WHAT YOU NEED TO DO: Retype the records below exactly as they appear, but leave out any pictures.

EXERCISE INPUT:
——

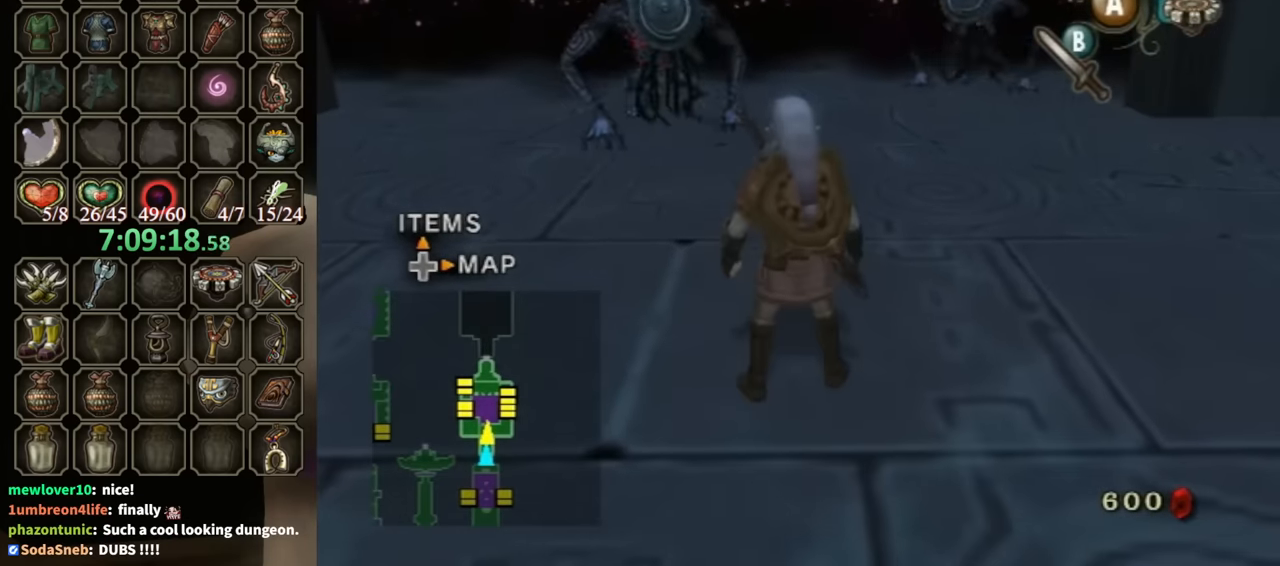
{"buttons": ["R1"], "left_stick": "center", "right_stick": "center", "events": [[167, "Y", "up"], [200, "left_stick", "up"], [267, "left_stick", "up-left"], [300, "Y", "down"], [433, "Y", "up"], [467, "left_stick", "center"]]}
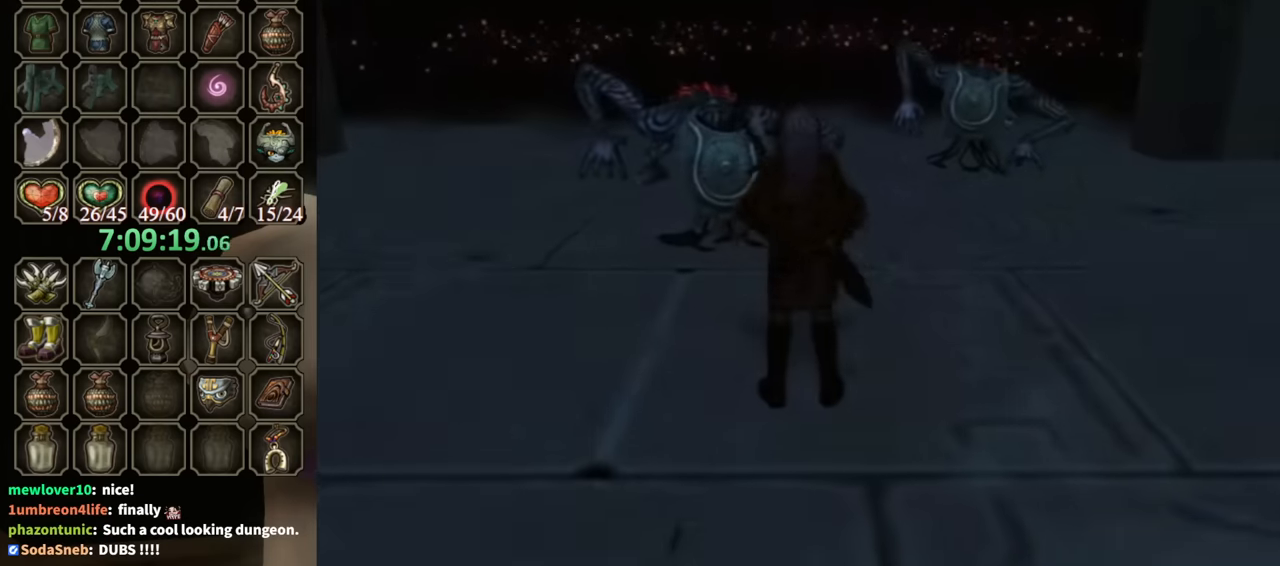
{"buttons": [], "left_stick": "center", "right_stick": "center", "events": [[133, "left_stick", "up"], [200, "R1", "up"], [300, "left_stick", "center"]]}
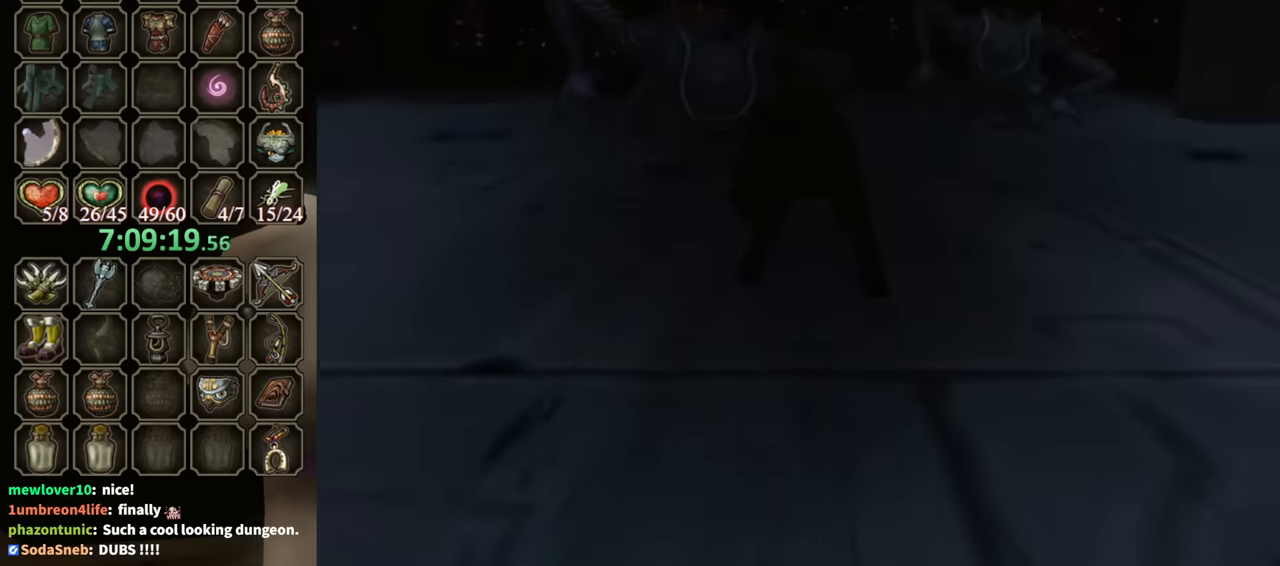
{"buttons": [], "left_stick": "up", "right_stick": "center", "events": [[500, "left_stick", "up"]]}
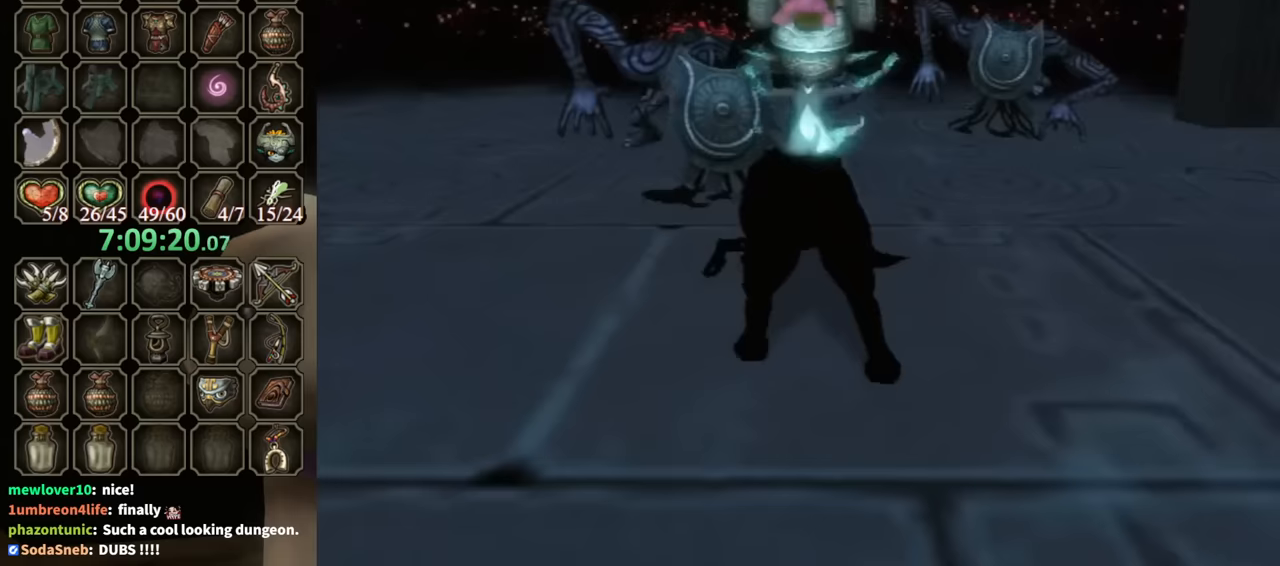
{"buttons": [], "left_stick": "up", "right_stick": "center", "events": []}
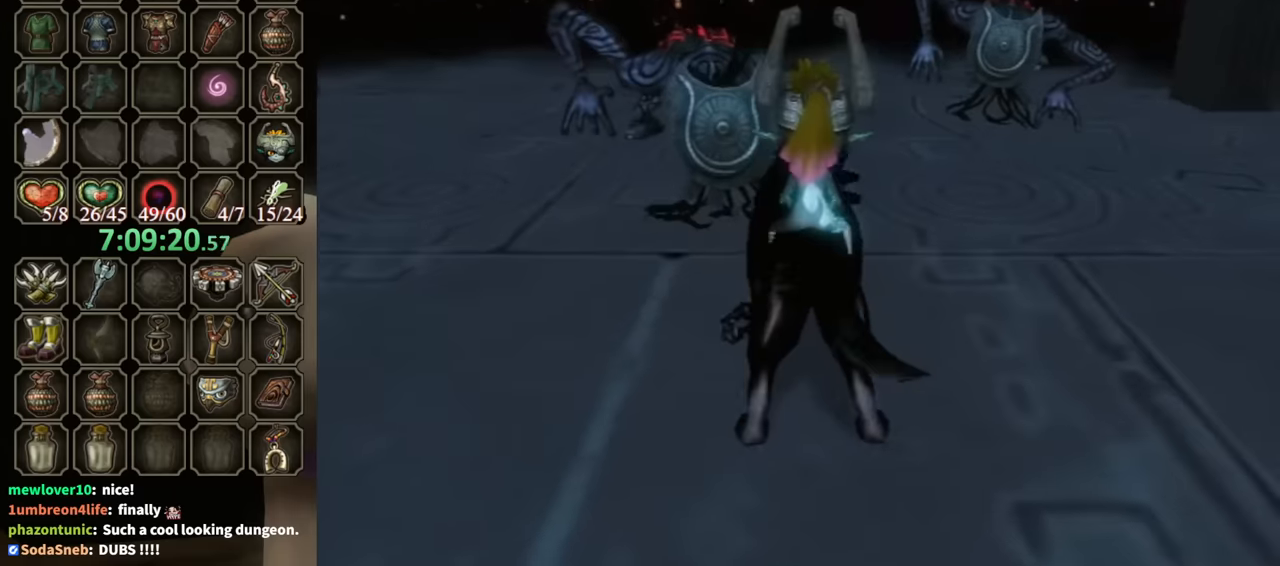
{"buttons": [], "left_stick": "up", "right_stick": "center", "events": [[200, "A", "down"], [300, "A", "up"], [333, "A", "down"], [433, "A", "up"]]}
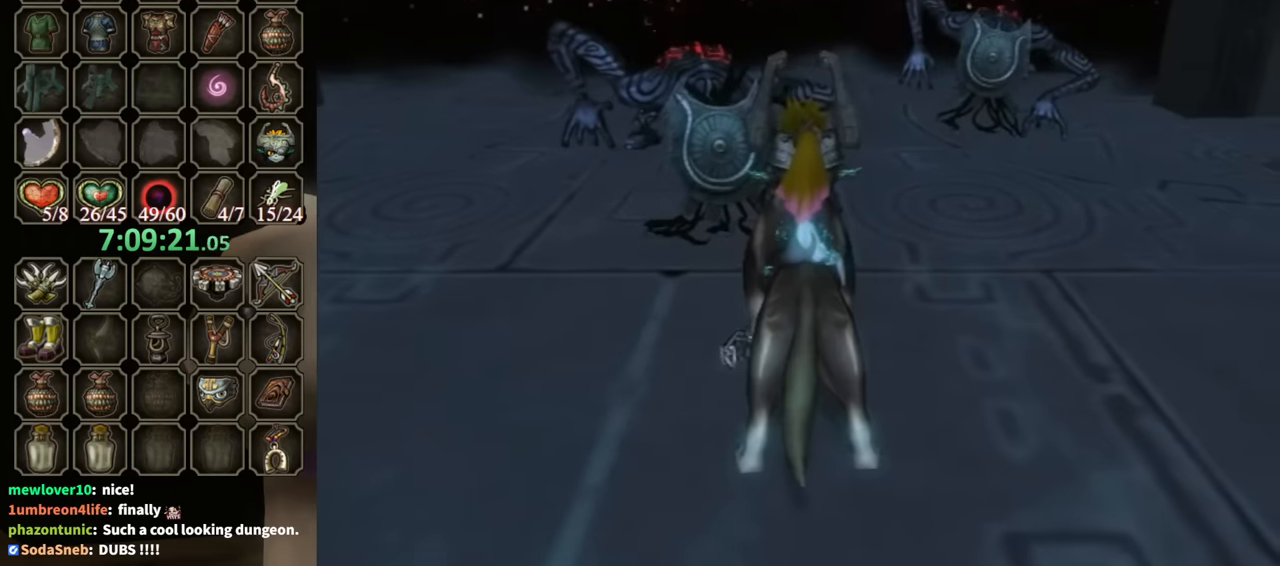
{"buttons": ["A"], "left_stick": "up", "right_stick": "center", "events": [[67, "A", "down"], [100, "A", "up"], [200, "A", "down"], [267, "A", "up"], [333, "A", "down"], [400, "A", "up"], [467, "A", "down"]]}
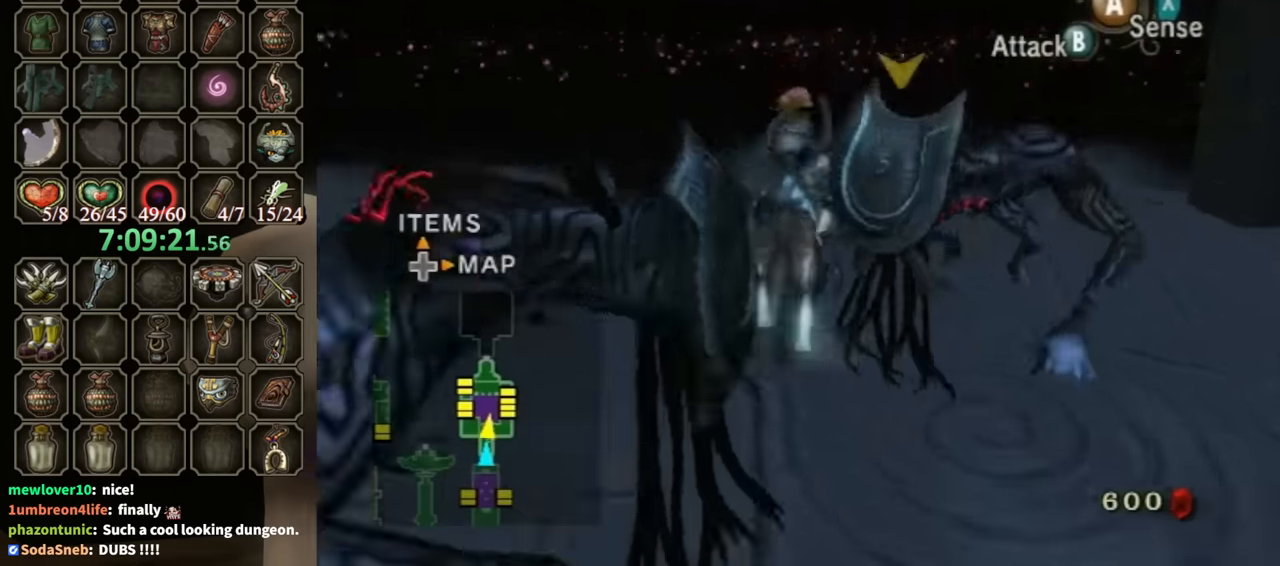
{"buttons": [], "left_stick": "up", "right_stick": "center", "events": [[33, "A", "up"], [133, "A", "down"], [167, "A", "up"]]}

——

TASK ANSWER:
{"buttons": ["R1"], "left_stick": "center", "right_stick": "center", "events": [[167, "Y", "up"], [200, "left_stick", "up"], [267, "left_stick", "up-left"], [300, "Y", "down"], [433, "Y", "up"], [467, "left_stick", "center"]]}
{"buttons": [], "left_stick": "center", "right_stick": "center", "events": [[133, "left_stick", "up"], [200, "R1", "up"], [300, "left_stick", "center"]]}
{"buttons": [], "left_stick": "up", "right_stick": "center", "events": [[500, "left_stick", "up"]]}
{"buttons": [], "left_stick": "up", "right_stick": "center", "events": []}
{"buttons": [], "left_stick": "up", "right_stick": "center", "events": [[200, "A", "down"], [300, "A", "up"], [333, "A", "down"], [433, "A", "up"]]}
{"buttons": ["A"], "left_stick": "up", "right_stick": "center", "events": [[67, "A", "down"], [100, "A", "up"], [200, "A", "down"], [267, "A", "up"], [333, "A", "down"], [400, "A", "up"], [467, "A", "down"]]}
{"buttons": [], "left_stick": "up", "right_stick": "center", "events": [[33, "A", "up"], [133, "A", "down"], [167, "A", "up"]]}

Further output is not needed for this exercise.